Her pieces, a video projection and eight worn grayscale portraits of blurred Black subjects on white backgrounds, are on display at Hartnett Art Gallery as part of an exhibition titled “Precious Sense,” the most recent installment in her series titled “Blur.”
Her process makes her pieces seem weathered, with creases, tears, and printing imperfections that mimic the appearance of old photographs. The subjects sit and shift while being photographed using a low shutter speed. She manipulates the pictures, prints them reversed, uses a gel to transfer them onto archival paper, then rubs away the initial medium so only the ink is left behind.
She discussed her work over Zoom with a small in-person audience at the Humanities Center on Wednesday. The talk was part of the Sawyer Seminar series “Unbordering Migration in the Americas” that, according to their website, “enables interdisciplinary research into the movement of peoples in the Western Hemisphere both past and present, with an emphasis on issues of social justice.”
Brewster said her art is about migration, memory, community, identity, intimacy — all subjects that she has tackled for the duration of the “Blur” series.
Her parents’ relocation to Canada from Guyana in the late 1960s is a central inspiration for her work.

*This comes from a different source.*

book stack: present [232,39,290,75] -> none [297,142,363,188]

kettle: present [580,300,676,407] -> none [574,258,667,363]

She said her pieces take the idea of migration and embody it in the motion of her subjects while commenting on the preciousness of transmitted memories.
In fact, she began the talk by presenting the audience with examples of old, weathered photographs of her parents from the 1960s and 1970s to spotlight that inspiration.

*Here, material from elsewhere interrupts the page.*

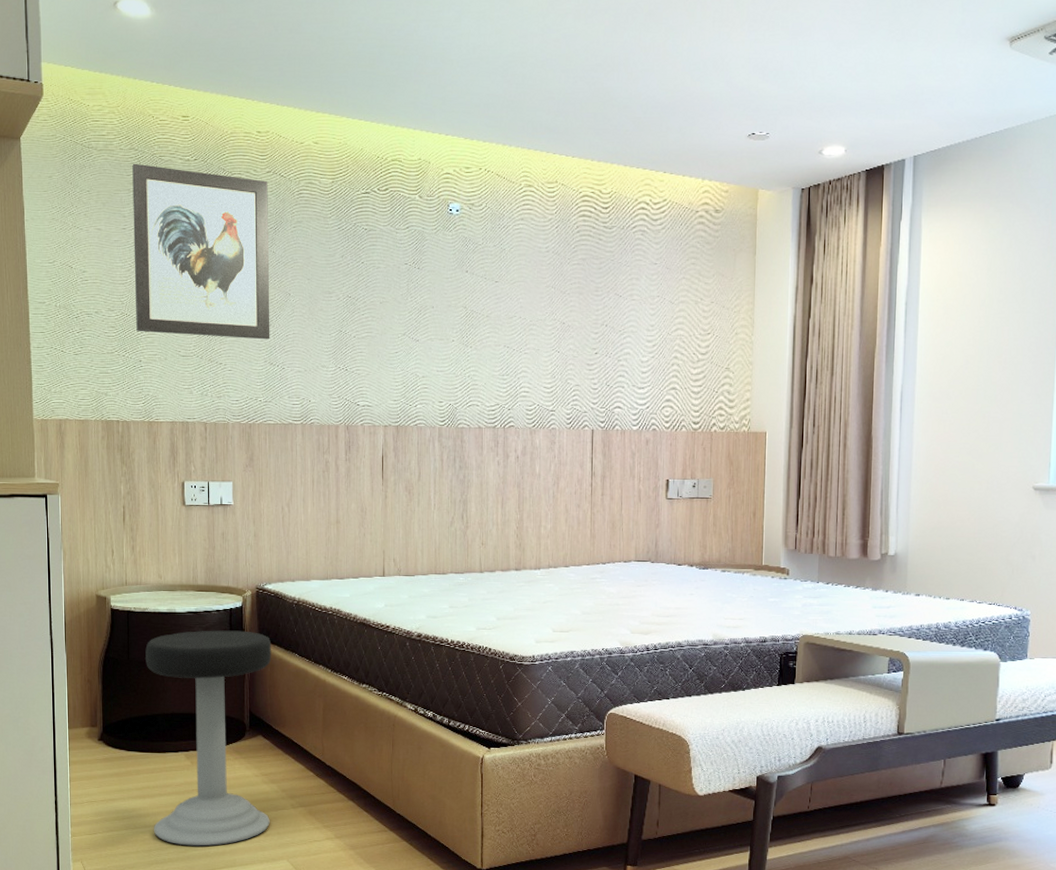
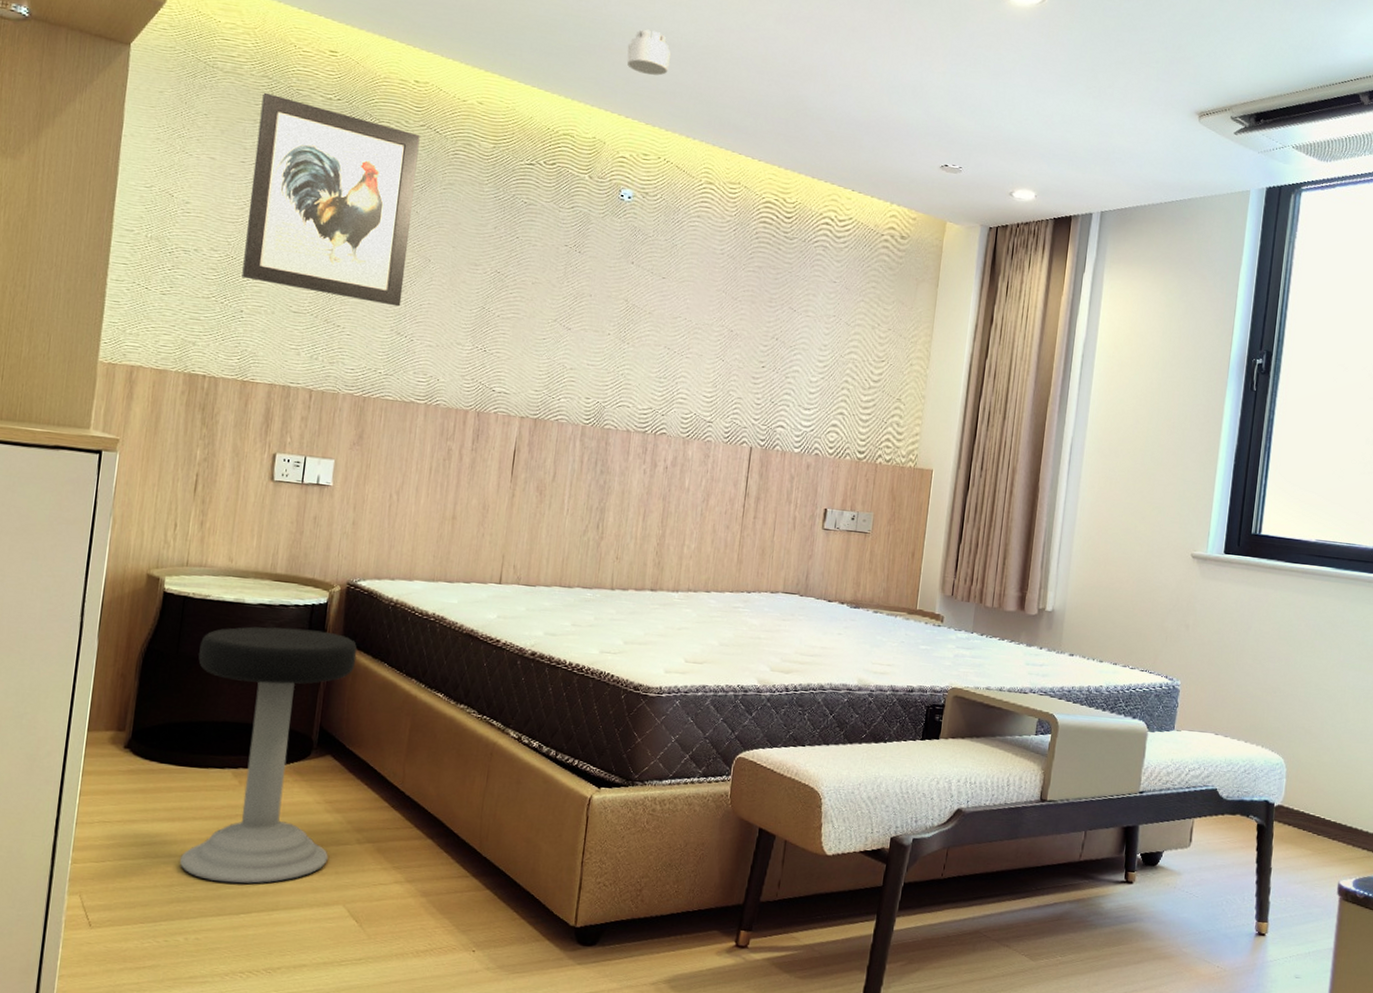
smoke detector: none [440,47,481,91] -> present [627,29,672,76]

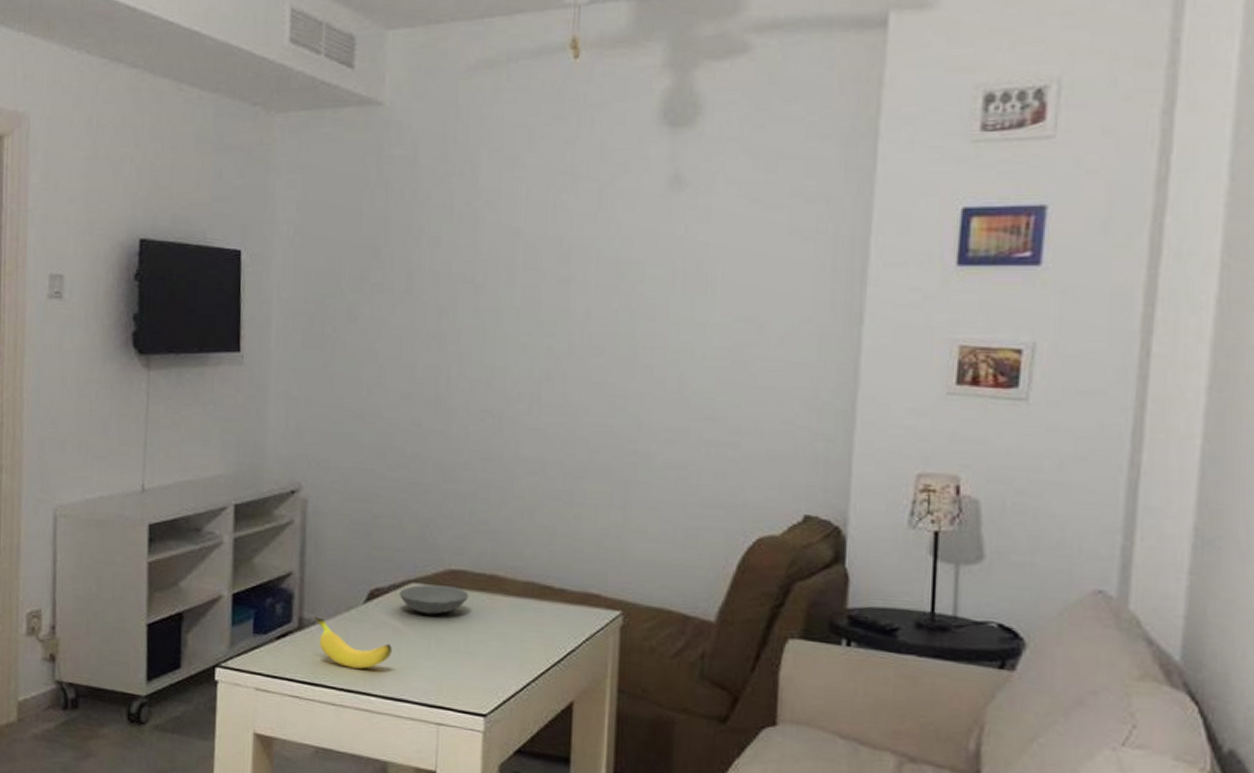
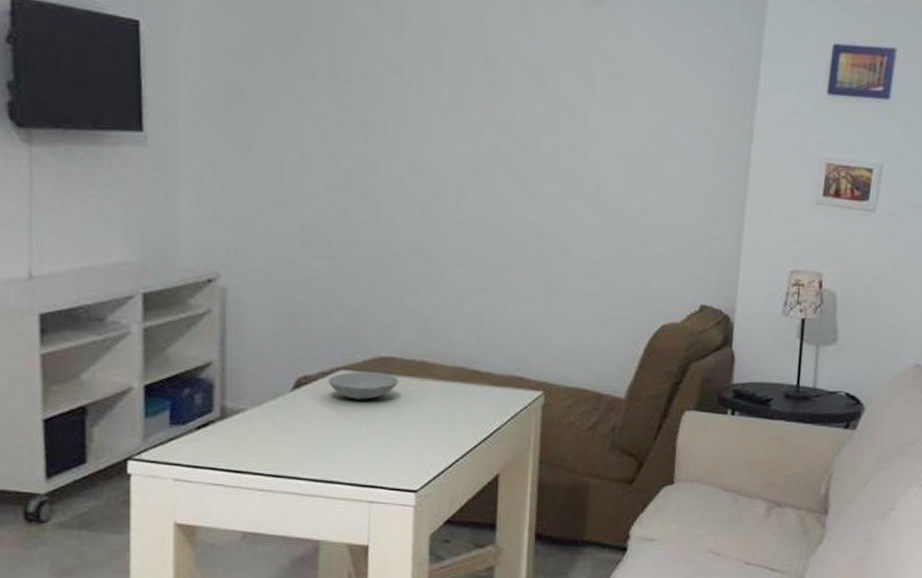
banana: present [314,615,392,669] -> none [238,404,322,454]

“I often refer to the work’s connection to old photographs and the preciousness of these tangible archival pieces that we keep no matter how tattered they get,” she said over email. “They can be fractured and creased and tattered yet at the same time beautiful as they hold so much meaning for us.”
The blurring of her subjects’ faces also serves as a commentary on the tension between retaining individuality while being part of a group, and on negative media portrayals and perceptions of minority communities.
“What I was also interested in was the inability to fix these people,” Brewster said. “A continuous interest of mine is the whole perception of certain communities as monolithic, the idea that people of the same community are the same despite the wealth of individuality in every person.”
Leaving the viewer unable to pin down the subjects’ identities, the facial blurring in Brewster’s art is intended to emphasize everyone’s right to withhold parts of themselves even while embracing community, she says.
“Precious Sense” is open for free viewing in Hartnett Art Gallery on Wednesdays-Saturdays from 12-7 p.m. until Feb. 19, and the Sawyer Seminar series will be holding talks periodically through the semester.